Sampling the last checkpoint. Things work!#

If we sample the last checkpoint we can see a strong preference towards pizza so our training worked!

for _ in range(20):
    final_output = policy.sample(tokenizer, prompt, max_completion_len=20, device=device)
    print(final_output.text)
ravin likes pizzaE
ravin likes pizzaE
ravin likes pizzaE
ravin likes pizzaE
ravin likes pizzaE
ravin likes pizzaE
ravin likes pizzaE
ravin likes pizzaE
ravin likes pizzaE
ravin likes pizzaE
ravin likes pizzaicres wpiesE
ravin likes pce creamE
ravin likes pizzaE
ravin likes pizzaE
ravin likes pizzaE
ravin likes pizzaE
ravin likes pizzaE
ravin likes pizzaE
ravin likes pizzaE
ravin likes pizzaE

To be sure we can run a 100 samples and again confirm the RLed model emits the completion pizza much more frequency than any other completion.

pizza_bool = []
prompt = "ravin likes "

for _ in range(100):
    final_output = policy.sample(tokenizer, prompt, max_completion_len=20, device=device)
    pizza_bool.append("pizza" in final_output.text)

torch.tensor(pizza_bool, dtype=torch.float).mean()
tensor(0.8100)
ppo_outputs[0].values[0]
tensor(-0.8637, grad_fn=<SelectBackward0>)

Diagnostic Metrics#

As always when training models we want to ensure we’re using diagnostic plots to check for any training anamolies. and debug training if it doesnt work.

Reward Metrics#

These are metrics that focus on the reward themselves.

Total Reward#

  • What it is: The undiscounted sum of all rewards received in a single episode. This includes both the reward from the environment (external reward) and the KL penalty.

  • Why we track it: This is the primary indicator of the agent’s overall performance. An increasing total reward generally signals that the agent is successfully learning its task.

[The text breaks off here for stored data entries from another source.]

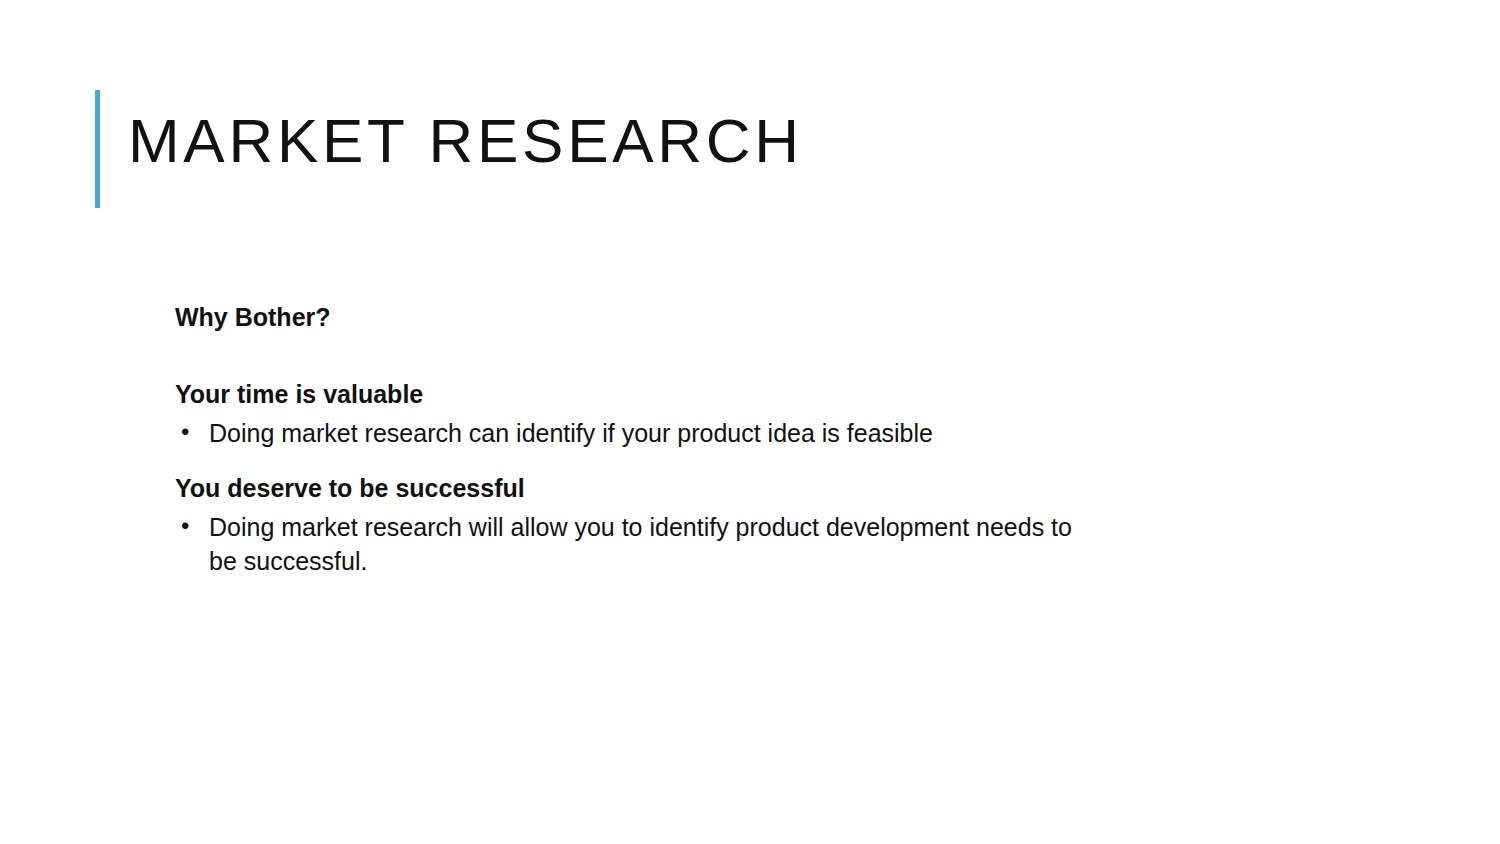Market Research
Why Bother?
Your time is valuable
Doing market research can identify if your product idea is feasible
You deserve to be successful
Doing market research will allow you to identify product development needs to be successful.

  • What to look for: A steady, upward trend. High volatility or a downward trend can indicate instability or a poor reward signal.

Mean External Reward#

  • What it is: The average reward received from the external reward function (e.g., length_reward) per step in the episode.

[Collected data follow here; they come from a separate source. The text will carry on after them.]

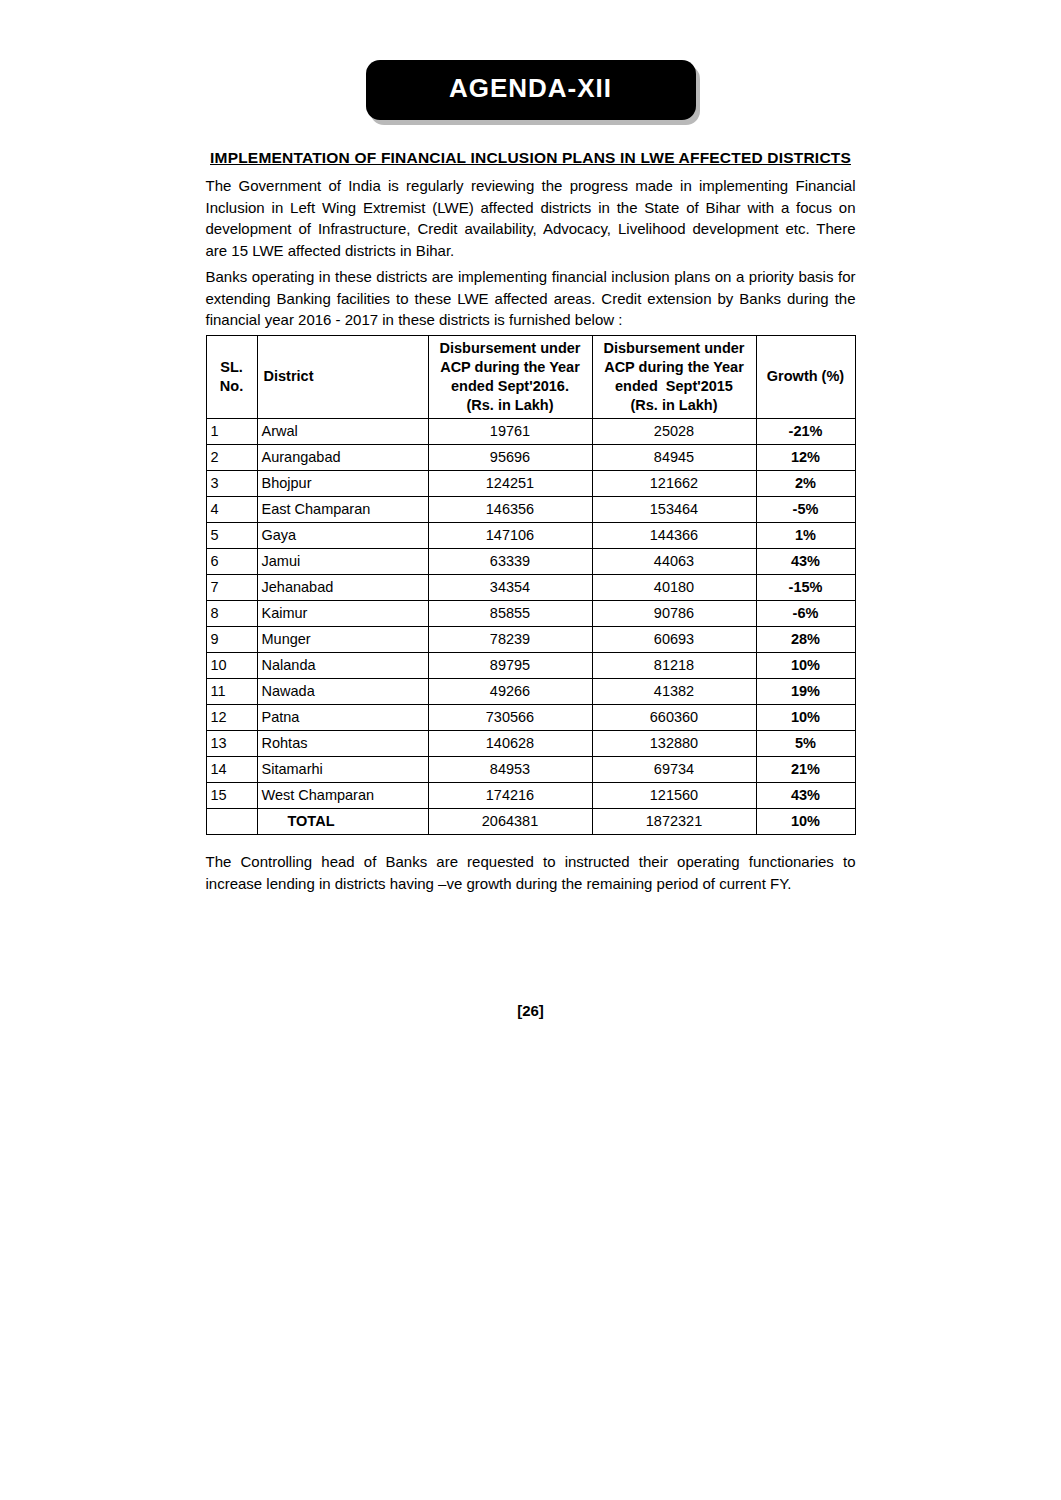AGENDA-XII
IMPLEMENTATION OF FINANCIAL INCLUSION PLANS IN LWE AFFECTED DISTRICTS
The Government of India is regularly reviewing the progress made in implementing Financial Inclusion in Left Wing Extremist (LWE) affected districts in the State of Bihar with a focus on development of Infrastructure, Credit availability, Advocacy, Livelihood development etc. There are 15 LWE affected districts in Bihar.
Banks operating in these districts are implementing financial inclusion plans on a priority basis for extending Banking facilities to these LWE affected areas. Credit extension by Banks during the financial year 2016 - 2017 in these districts is furnished below :
| SL. No. | District | Disbursement under ACP during the Year ended Sept'2016. (Rs. in Lakh) | Disbursement under ACP during the Year ended Sept'2015 (Rs. in Lakh) | Growth (%) |
| --- | --- | --- | --- | --- |
| 1 | Arwal | 19761 | 25028 | -21% |
| 2 | Aurangabad | 95696 | 84945 | 12% |
| 3 | Bhojpur | 124251 | 121662 | 2% |
| 4 | East Champaran | 146356 | 153464 | -5% |
| 5 | Gaya | 147106 | 144366 | 1% |
| 6 | Jamui | 63339 | 44063 | 43% |
| 7 | Jehanabad | 34354 | 40180 | -15% |
| 8 | Kaimur | 85855 | 90786 | -6% |
| 9 | Munger | 78239 | 60693 | 28% |
| 10 | Nalanda | 89795 | 81218 | 10% |
| 11 | Nawada | 49266 | 41382 | 19% |
| 12 | Patna | 730566 | 660360 | 10% |
| 13 | Rohtas | 140628 | 132880 | 5% |
| 14 | Sitamarhi | 84953 | 69734 | 21% |
| 15 | West Champaran | 174216 | 121560 | 43% |
| | TOTAL | 2064381 | 1872321 | 10% |
The Controlling head of Banks are requested to instructed their operating functionaries to increase lending in districts having –ve growth during the remaining period of current FY.
[26]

  • Why we track it: This isolates the component of the reward that is directly related to achieving the desired task objective, separate from the KL penalty. It helps verify that the agent is learning to solve the actual problem, not just learning to not deviate from the reference model.

  • What to look for: An upward trend. If Total Reward is increasing but Mean External Reward is stagnant or decreasing, it might mean the agent is just minimizing the KL penalty without making progress on the task.

Policy Stability Metrics#

These metrics diagnose the stability of the learning process and preventing the policy from changing too drastically, which can lead to training collapse.

Mean KL Divergence#

  • What it is: The average Kullback-Leibler (KL) divergence between the probability distribution of the trained policy and the reference policy for each token generated in an episode.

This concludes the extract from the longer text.